[What is required]
The word "chair" marks the lines you need; copy each of them from the data.

= = = =

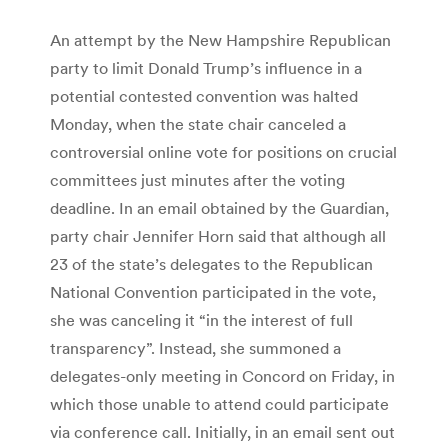
An attempt by the New Hampshire Republican
party to limit Donald Trump’s influence in a
potential contested convention was halted
Monday, when the state chair canceled a
controversial online vote for positions on crucial
committees just minutes after the voting
deadline. In an email obtained by the Guardian,
party chair Jennifer Horn said that although all
23 of the state’s delegates to the Republican
National Convention participated in the vote,
she was canceling it “in the interest of full
transparency”. Instead, she summoned a
delegates-only meeting in Concord on Friday, in
which those unable to attend could participate
via conference call. Initially, in an email sent out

= = = =

[Exercise answer]
Monday, when the state chair canceled a
party chair Jennifer Horn said that although all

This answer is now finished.